Records contained in a dataset:
□ □ □ □ □ □ □

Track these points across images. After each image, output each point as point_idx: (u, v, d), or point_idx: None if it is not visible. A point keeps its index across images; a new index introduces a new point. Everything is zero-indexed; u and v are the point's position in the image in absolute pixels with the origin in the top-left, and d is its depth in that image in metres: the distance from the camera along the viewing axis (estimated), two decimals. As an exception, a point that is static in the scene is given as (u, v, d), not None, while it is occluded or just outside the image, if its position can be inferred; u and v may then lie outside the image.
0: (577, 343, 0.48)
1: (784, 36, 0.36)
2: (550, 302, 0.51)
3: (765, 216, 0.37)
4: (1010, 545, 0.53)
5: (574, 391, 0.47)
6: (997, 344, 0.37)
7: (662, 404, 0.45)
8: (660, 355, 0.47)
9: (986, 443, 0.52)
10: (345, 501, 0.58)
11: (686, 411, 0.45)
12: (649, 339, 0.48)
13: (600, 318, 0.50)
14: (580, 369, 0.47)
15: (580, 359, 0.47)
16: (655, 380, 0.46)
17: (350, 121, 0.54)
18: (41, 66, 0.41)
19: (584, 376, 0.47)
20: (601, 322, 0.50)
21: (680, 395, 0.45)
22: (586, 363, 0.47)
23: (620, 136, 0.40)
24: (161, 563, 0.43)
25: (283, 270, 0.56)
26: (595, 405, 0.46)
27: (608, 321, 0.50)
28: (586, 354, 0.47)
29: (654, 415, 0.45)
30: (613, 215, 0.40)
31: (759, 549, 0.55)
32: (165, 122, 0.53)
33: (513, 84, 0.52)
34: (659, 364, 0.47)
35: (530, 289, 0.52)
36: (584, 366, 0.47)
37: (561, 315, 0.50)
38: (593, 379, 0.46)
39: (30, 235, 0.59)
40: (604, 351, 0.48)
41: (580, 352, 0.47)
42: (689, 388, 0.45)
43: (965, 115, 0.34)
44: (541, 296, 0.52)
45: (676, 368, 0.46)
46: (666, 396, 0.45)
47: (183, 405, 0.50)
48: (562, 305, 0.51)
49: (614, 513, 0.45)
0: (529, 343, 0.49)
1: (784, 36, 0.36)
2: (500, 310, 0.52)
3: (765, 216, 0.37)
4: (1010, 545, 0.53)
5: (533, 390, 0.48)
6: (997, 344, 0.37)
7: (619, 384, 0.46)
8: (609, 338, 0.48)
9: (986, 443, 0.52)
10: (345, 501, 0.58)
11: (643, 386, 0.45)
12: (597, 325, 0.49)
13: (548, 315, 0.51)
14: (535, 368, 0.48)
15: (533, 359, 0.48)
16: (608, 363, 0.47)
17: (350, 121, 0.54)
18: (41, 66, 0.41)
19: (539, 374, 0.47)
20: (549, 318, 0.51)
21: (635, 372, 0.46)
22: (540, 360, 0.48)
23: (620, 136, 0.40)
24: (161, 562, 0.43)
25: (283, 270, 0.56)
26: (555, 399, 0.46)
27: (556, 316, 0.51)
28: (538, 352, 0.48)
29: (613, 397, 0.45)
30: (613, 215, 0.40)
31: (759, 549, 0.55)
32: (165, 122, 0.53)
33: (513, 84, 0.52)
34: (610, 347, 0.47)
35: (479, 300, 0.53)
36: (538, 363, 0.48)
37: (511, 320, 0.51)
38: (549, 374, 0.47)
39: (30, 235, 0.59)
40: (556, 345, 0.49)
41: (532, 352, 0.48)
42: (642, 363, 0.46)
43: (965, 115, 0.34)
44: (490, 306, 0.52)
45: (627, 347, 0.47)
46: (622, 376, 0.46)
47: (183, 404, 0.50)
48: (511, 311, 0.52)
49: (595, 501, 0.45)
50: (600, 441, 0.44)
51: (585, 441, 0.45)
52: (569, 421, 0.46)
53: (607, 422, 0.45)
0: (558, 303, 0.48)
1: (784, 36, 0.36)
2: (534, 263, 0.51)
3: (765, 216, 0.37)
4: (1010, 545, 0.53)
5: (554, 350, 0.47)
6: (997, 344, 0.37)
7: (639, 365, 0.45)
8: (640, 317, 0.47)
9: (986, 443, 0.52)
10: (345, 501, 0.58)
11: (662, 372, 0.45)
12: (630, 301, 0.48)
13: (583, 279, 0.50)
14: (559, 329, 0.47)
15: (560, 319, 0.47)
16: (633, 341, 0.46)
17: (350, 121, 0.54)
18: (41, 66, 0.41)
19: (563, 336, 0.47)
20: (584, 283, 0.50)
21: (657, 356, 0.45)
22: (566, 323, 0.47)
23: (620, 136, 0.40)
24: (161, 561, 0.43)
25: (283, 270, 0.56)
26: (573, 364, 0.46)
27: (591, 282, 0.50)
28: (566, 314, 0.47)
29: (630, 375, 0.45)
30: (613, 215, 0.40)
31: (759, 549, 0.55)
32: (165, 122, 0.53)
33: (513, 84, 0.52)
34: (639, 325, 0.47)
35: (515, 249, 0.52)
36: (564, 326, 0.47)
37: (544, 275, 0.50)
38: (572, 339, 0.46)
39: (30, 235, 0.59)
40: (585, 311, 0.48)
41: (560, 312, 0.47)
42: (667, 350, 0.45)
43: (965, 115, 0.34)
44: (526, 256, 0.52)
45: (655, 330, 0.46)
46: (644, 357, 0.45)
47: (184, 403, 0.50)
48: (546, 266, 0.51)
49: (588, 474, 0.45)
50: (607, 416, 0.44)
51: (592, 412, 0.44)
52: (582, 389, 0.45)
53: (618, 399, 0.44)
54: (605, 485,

□ □ □ □ □ □ □

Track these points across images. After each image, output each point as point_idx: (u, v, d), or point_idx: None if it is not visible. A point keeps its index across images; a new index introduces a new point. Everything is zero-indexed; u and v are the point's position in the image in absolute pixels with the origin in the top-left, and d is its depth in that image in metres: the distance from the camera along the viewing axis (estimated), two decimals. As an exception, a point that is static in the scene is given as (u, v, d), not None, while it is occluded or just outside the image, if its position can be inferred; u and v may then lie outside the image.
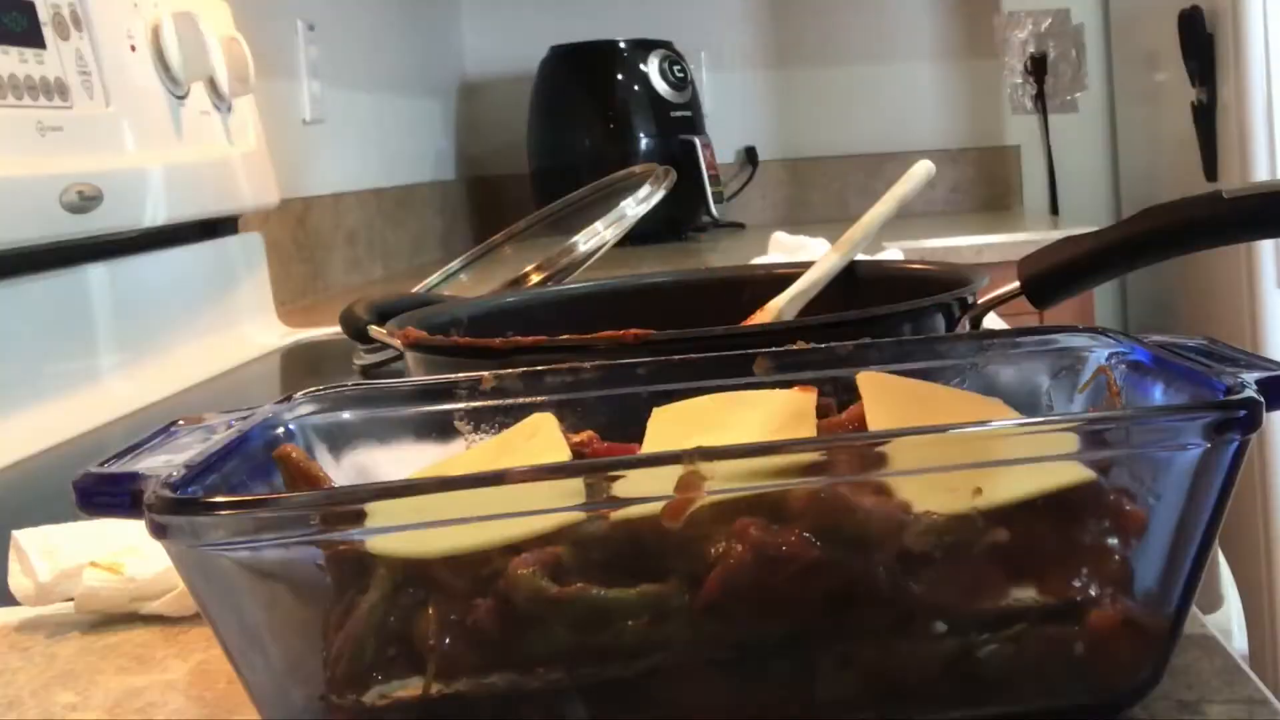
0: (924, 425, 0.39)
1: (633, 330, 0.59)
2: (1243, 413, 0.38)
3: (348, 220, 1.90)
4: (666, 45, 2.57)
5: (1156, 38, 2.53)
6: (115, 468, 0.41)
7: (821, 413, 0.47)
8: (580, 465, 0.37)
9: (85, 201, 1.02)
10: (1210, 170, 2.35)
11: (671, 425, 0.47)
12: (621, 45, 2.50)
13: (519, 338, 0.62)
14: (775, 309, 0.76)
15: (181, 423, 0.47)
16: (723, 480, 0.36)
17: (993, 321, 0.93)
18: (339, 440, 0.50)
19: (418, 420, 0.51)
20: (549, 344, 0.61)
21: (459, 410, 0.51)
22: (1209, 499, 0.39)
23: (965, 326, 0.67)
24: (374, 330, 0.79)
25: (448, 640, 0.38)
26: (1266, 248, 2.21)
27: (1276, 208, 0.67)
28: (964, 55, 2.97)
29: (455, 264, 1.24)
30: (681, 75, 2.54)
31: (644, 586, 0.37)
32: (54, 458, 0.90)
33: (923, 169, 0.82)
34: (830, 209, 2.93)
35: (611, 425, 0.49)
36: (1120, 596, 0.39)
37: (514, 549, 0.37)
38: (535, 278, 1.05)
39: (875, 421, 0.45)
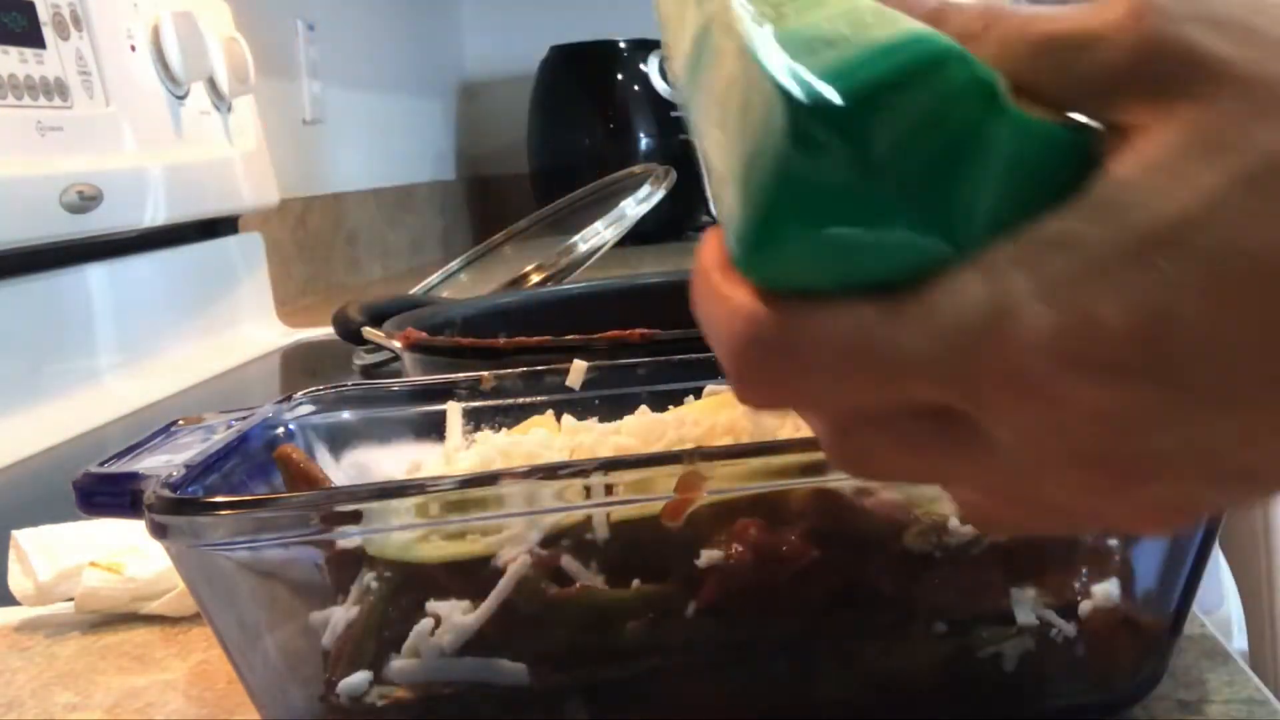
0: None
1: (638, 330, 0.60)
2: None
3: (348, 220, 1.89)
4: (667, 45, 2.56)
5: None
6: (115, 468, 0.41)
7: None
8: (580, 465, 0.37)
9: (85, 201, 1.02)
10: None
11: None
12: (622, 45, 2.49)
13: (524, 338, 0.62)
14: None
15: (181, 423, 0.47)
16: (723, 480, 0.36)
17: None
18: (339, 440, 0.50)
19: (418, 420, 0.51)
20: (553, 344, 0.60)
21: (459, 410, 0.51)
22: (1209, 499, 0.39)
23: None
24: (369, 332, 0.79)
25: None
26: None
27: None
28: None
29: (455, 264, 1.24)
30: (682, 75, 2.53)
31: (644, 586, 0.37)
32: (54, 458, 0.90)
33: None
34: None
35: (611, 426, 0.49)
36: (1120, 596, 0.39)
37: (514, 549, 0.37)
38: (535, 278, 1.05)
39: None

□ □ □ □ □ □ □

# AIM OF THE TASK:
From the data above, output exactly the lines between the one containing "19: (584, 376, 0.47)" and the one containing "34: (659, 364, 0.47)", counting both of them.

# REPLY:
19: (584, 376, 0.47)
20: (601, 322, 0.50)
21: (680, 395, 0.45)
22: (586, 363, 0.47)
23: (620, 136, 0.40)
24: (161, 563, 0.43)
25: (283, 270, 0.56)
26: (595, 405, 0.46)
27: (608, 321, 0.50)
28: (586, 354, 0.47)
29: (654, 415, 0.45)
30: (613, 215, 0.40)
31: (759, 549, 0.55)
32: (165, 122, 0.53)
33: (513, 84, 0.52)
34: (659, 364, 0.47)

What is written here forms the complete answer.